▶ [Alıntılanan Metin]:
17 Eki 2010

Çelişkiler Kraliçesi

Aklım karışık. Kendime karşı bir savaş açmış gibiyim. Çelişkiler Kraliçesi ilan edilebilirim bu haftalığına...
Kararlar almaya, bazı şeylerin tanımını bulmaya çalışıyorum bu aralar. Aslında inandığım değerlere göre bu kadar kurcalamam gereken bir şey yok ortada. Sadece gönlümü dinlemem, kalbim ne diyorsa onu yapmam lazım diyorum kendi kendime. Tam inandırmak üzereyken zihnim çat! diye bir şeyler atıveriyor ortaya. Ne kadar uğraşsam nafile. Oda cezası falan verip de uzaklaştıramıyorsun ki meleti! Kalbim bir laf ediyor, zihnim 18 araba laf ile kafa tutuyor. 1 düşünce yetiyor allta yatanları tetiklemeye. O 1 düşünceden nerelere vardığıma kendim bile şaşıyorum. Nasıl beceriyor bu beyin denen organ bu hızda bu derece çetrefilli çalışmayı ?
Her boşlukta bir şeyler fırlayıveriyor zihnimin derinliklerinden. Eziliyorum ara ara . Nefesim kesiliyor. Saçma ama gözlerimin dolduğu bile oluyor. O kadar basit şeyleri nasıl da bu kadar karmaşık hale getiriyor! Kalbim "Boş bunlar. Sen biliyorsun aslında" diyor ama dinleyen kiiim!!
Kalbinin sesini dinle klişesine inanırım. Fakat koyu müslüman olup da domuz etini yemekte beis görmeyen biri gibiyim bu aralar. Kalbimi dinlemem gerektiğine inanırken zihnim ve egom ele geçiriyor beni.

Kalbinin dediği ile zihninin dediği, hatta dedikleri birbirini tutmuyorsa eğer ve senin canın domuz da istiyorsa aradabir ne yapmalısın?? Deli gibi domuz yemene rağmen hala müslümanım diyebilir misin?

Ben bunu araştırıyorum bu aralar. Fazla düşünmekten beynim, ileri derecede hissetmekten de gönlüm yorgun.

**hemen aşk-meşk işleri ile ilintilendirmeyin lütfen. mevzu daha derin... yarına bi şeyciim kalmaz canlar cinler. güle oynaya geri gelirim inşallahh



20 yorum:

Hilal dedi ki...

▶ [Saklanan veri kayıtları]:
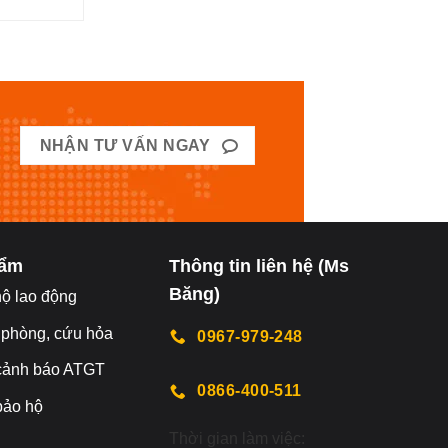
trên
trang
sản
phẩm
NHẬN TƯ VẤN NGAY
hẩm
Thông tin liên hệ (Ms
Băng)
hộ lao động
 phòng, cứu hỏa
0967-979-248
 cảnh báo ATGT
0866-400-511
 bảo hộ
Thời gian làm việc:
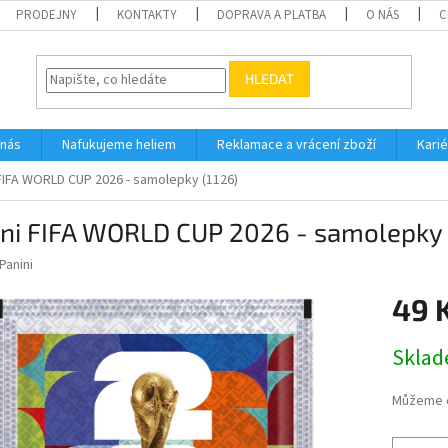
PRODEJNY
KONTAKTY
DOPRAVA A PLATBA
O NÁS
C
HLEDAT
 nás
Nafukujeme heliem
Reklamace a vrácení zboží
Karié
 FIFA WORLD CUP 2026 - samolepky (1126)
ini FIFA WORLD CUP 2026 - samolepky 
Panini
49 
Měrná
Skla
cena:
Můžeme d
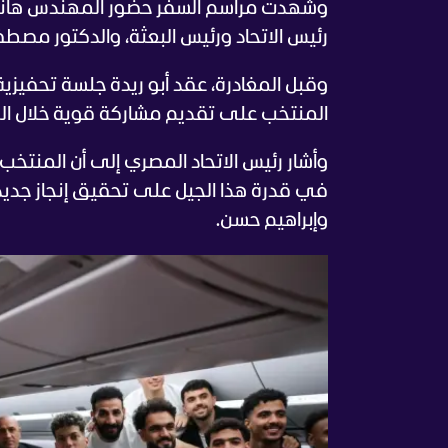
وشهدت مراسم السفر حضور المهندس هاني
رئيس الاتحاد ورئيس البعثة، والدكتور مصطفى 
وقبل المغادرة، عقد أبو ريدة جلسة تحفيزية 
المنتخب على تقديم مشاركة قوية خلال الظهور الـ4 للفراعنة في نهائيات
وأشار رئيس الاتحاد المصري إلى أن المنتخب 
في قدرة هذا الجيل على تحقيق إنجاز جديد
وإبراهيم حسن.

▶ [Görevleriniz]:
#1 Metindeki "Her boşlukta bir şeyler fırlayıveriyor" diye başlayan paragrafı, temel bilgilerini koruyarak kısa bir madde listesine dönüştürün.
#2 Metne göre şu soruları yanıtlayın:
(a) Bu haftalığına hangi unvanın ilan edilebileceği söyleniyor?
(b) Kalp bir laf ettiğinde zihin kaç araba laf ile kafa tutuyor?
(c) Fazla düşünmekten yorgun olan nedir?
Satırların metinle hiçbir bağlantısı yoktur.

▶ [Problem Çözümleri]:
#1
- Her boşlukta zihnin derinliklerinden bir şeyler fırlıyor.
- Ara ara ezilme, nefes kesilmesi, hatta gözlerin dolması yaşanıyor.
- Zihin basit şeyleri çok karmaşık hale getiriyor.
- Kalp "Boş bunlar. Sen biliyorsun aslında" diyor ama onu dinleyen yok.

#2
(a) Çelişkiler Kraliçesi
(b) 18 araba laf ile
(c) Beyin